Repeat the data exactly. Pictures stay out.

==== Exercise data ====

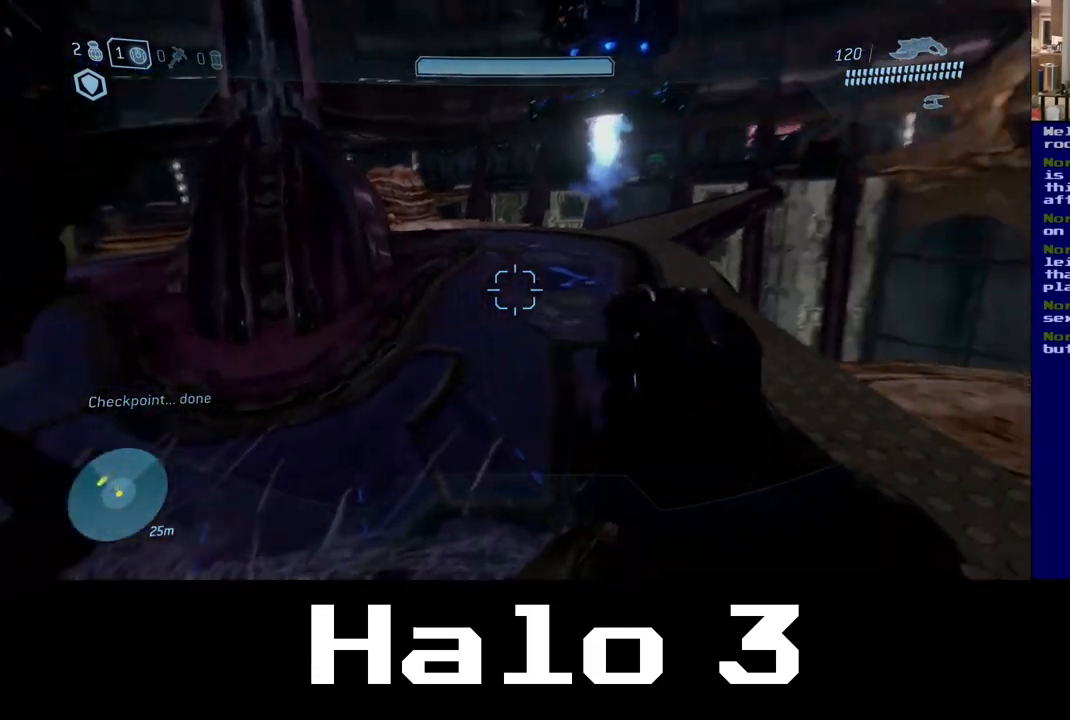
{"dt_ms": 500, "buttons": [], "left_stick": "up", "right_stick": "up-left", "events": [[83, "right_stick", "center"], [467, "right_stick", "up-left"]]}
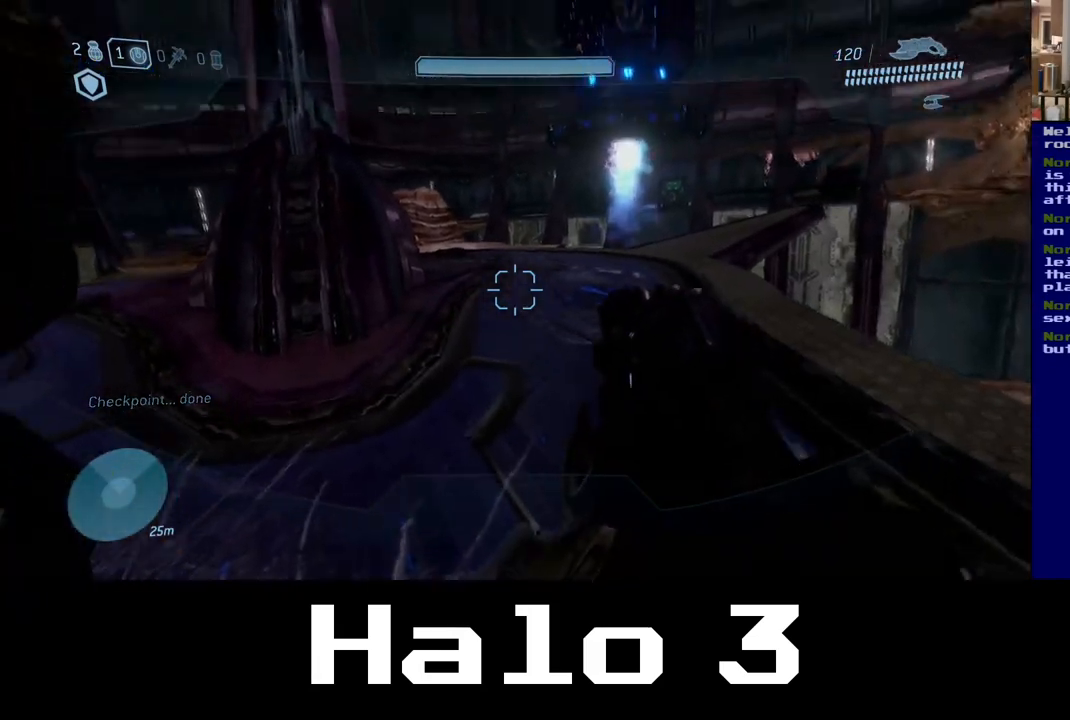
{"dt_ms": 500, "buttons": ["A"], "left_stick": "center", "right_stick": "center", "events": [[17, "left_stick", "up-right"], [133, "right_stick", "up"], [267, "right_stick", "center"], [300, "left_stick", "center"], [433, "A", "down"]]}
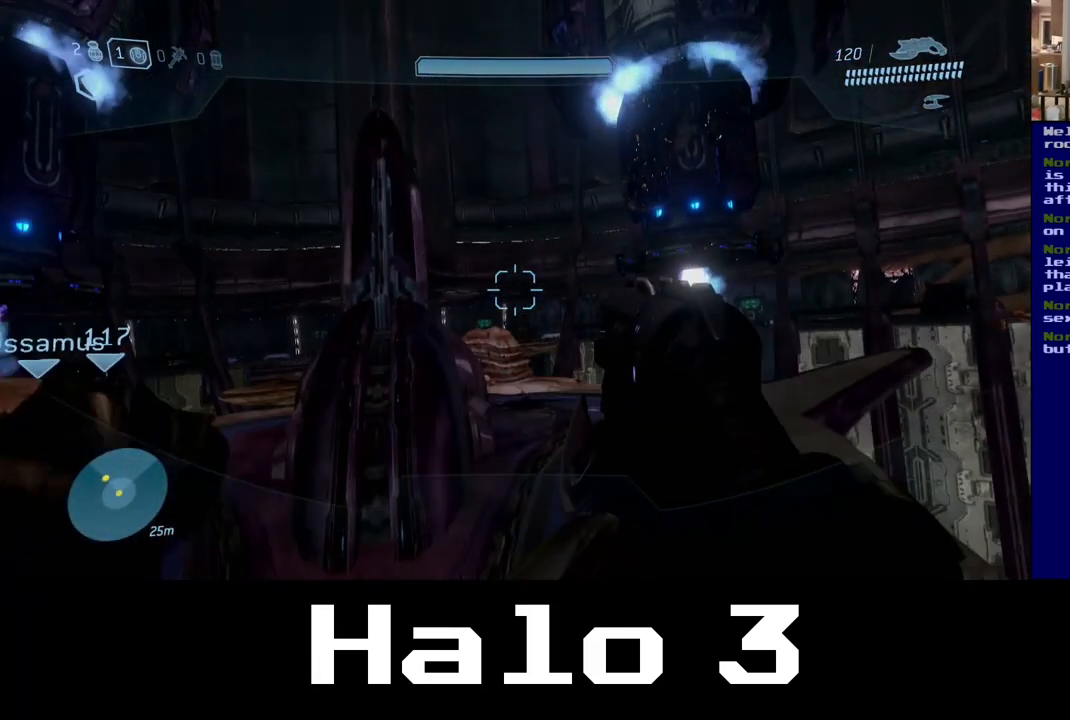
{"dt_ms": 500, "buttons": [], "left_stick": "up", "right_stick": "down", "events": [[83, "left_stick", "up-right"], [150, "A", "up"], [217, "left_stick", "up"], [450, "right_stick", "down"]]}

====

*Output of the exercise*
{"dt_ms": 500, "buttons": [], "left_stick": "up", "right_stick": "up-left", "events": [[83, "right_stick", "center"], [467, "right_stick", "up-left"]]}
{"dt_ms": 500, "buttons": ["A"], "left_stick": "center", "right_stick": "center", "events": [[17, "left_stick", "up-right"], [133, "right_stick", "up"], [267, "right_stick", "center"], [300, "left_stick", "center"], [433, "A", "down"]]}
{"dt_ms": 500, "buttons": [], "left_stick": "up", "right_stick": "down", "events": [[83, "left_stick", "up-right"], [150, "A", "up"], [217, "left_stick", "up"], [450, "right_stick", "down"]]}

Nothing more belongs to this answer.